The October 2015 Art In America featured an article written by Faye Hirsch on Biggs' work, with a focus on the Blaffer exhibition.

ArtNew's April 2015 cover article "Art Made in Harm's Way" by Lily Wei featured Biggs' travels to Ethiopia's border conflict, where she filmed local Afar militia as they patrolled the Ethiopian/Eritrean border.

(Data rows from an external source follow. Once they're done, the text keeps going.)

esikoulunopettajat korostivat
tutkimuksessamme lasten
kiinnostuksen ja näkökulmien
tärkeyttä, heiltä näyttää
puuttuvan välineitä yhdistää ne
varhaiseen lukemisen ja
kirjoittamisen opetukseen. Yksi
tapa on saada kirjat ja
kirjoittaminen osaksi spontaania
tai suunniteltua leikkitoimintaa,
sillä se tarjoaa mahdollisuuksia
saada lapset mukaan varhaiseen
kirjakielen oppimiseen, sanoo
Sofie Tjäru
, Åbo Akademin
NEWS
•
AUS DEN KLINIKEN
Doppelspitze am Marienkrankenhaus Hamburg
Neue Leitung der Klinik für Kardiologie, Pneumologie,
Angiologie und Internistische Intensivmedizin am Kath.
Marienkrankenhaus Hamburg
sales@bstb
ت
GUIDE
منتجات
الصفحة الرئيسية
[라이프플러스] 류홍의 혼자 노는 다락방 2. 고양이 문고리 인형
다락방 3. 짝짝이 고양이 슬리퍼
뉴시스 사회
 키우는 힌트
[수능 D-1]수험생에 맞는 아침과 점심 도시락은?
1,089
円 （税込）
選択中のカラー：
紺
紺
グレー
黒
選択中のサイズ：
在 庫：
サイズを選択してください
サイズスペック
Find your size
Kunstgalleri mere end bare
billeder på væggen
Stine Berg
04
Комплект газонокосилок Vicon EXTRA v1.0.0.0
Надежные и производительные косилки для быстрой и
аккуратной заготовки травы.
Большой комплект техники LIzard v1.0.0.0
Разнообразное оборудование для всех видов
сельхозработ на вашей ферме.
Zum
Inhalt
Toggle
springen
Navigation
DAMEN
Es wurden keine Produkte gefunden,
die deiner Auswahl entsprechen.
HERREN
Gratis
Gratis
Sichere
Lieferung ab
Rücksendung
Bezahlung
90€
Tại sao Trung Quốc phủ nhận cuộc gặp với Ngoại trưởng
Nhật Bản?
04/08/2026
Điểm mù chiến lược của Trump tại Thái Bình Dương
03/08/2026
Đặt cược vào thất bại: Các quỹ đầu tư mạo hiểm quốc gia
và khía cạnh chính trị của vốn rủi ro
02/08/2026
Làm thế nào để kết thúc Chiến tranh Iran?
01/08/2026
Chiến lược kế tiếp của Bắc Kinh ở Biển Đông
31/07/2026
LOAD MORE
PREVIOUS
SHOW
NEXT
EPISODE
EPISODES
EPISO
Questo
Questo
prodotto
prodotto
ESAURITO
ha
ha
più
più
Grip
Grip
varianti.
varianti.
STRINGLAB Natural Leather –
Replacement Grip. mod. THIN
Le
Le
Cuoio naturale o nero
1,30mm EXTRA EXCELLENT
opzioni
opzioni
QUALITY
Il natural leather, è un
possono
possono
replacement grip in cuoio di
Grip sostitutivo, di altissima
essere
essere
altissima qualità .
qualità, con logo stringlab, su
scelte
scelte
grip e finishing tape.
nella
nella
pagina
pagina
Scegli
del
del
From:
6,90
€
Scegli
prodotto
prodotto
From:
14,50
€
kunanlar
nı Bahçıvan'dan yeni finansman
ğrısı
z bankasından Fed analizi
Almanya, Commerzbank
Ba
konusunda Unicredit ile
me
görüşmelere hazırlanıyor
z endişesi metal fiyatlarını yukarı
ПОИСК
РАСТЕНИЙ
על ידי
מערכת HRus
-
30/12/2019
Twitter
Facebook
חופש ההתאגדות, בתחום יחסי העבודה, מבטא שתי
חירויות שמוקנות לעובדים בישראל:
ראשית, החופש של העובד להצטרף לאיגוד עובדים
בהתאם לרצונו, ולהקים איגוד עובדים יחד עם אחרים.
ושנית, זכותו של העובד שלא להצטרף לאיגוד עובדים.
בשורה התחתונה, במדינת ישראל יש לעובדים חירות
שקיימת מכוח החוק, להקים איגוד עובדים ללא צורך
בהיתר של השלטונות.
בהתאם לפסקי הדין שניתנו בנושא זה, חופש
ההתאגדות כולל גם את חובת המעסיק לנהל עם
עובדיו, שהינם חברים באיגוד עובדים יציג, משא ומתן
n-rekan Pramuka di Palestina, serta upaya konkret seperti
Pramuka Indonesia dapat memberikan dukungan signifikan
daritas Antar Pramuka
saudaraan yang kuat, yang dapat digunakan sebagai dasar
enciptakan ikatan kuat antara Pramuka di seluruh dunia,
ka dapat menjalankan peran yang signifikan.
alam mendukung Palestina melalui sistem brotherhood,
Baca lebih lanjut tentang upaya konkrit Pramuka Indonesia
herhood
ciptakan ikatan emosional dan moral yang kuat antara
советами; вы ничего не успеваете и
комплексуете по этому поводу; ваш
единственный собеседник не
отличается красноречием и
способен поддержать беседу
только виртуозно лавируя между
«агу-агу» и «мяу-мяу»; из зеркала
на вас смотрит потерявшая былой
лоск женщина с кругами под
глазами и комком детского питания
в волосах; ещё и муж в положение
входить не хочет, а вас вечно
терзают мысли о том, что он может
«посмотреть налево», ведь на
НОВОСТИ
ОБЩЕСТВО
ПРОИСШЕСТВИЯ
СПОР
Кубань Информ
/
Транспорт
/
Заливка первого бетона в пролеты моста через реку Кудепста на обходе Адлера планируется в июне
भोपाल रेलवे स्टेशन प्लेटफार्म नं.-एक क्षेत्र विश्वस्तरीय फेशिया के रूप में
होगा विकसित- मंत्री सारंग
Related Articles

In 2013 Biggs was awarded a la Napoule Art Foundation Riviera Residency, and in 2009 and 2010 she was selected for The Arctic Circle High Arctic Expedition residency. She received an Art Matters Project grant in 2010. Janet Biggs was a recipient of a New York State Council on the Arts grant in 2011 and 2009 through the New York Experimental Television Center. She has received additional funding grants from the Arts and Science Council of Charlotte and the Goodrich Foundation. In 2004 she received the Anonymous Was a Woman fellowship, and received a painting fellowship from the National Endowment for the Arts in 1989.

Contemporary Magazine profiled Biggs in their March 2007 issue.

==Commercial work==
Biggs was commissioned by Puma to create a short film as part of their 2012 Films4Peace initiative.

In 2006, Hermès commissioned Biggs to create a work of art for their flagship New York store. Biggs installed 11 large monitors in the store's Madison Avenue windows, as well as photographs of equestrian-themed images.

==Representation==
Biggs works with Cristin Tierney Gallery, New York City, Hyphen-Hub, New York City, CONNERSMITH (Washington, DC), Analix Forever (Geneva, Switzerland), and Galerie Anita Beckers/blink video (Frankfurt, Germany).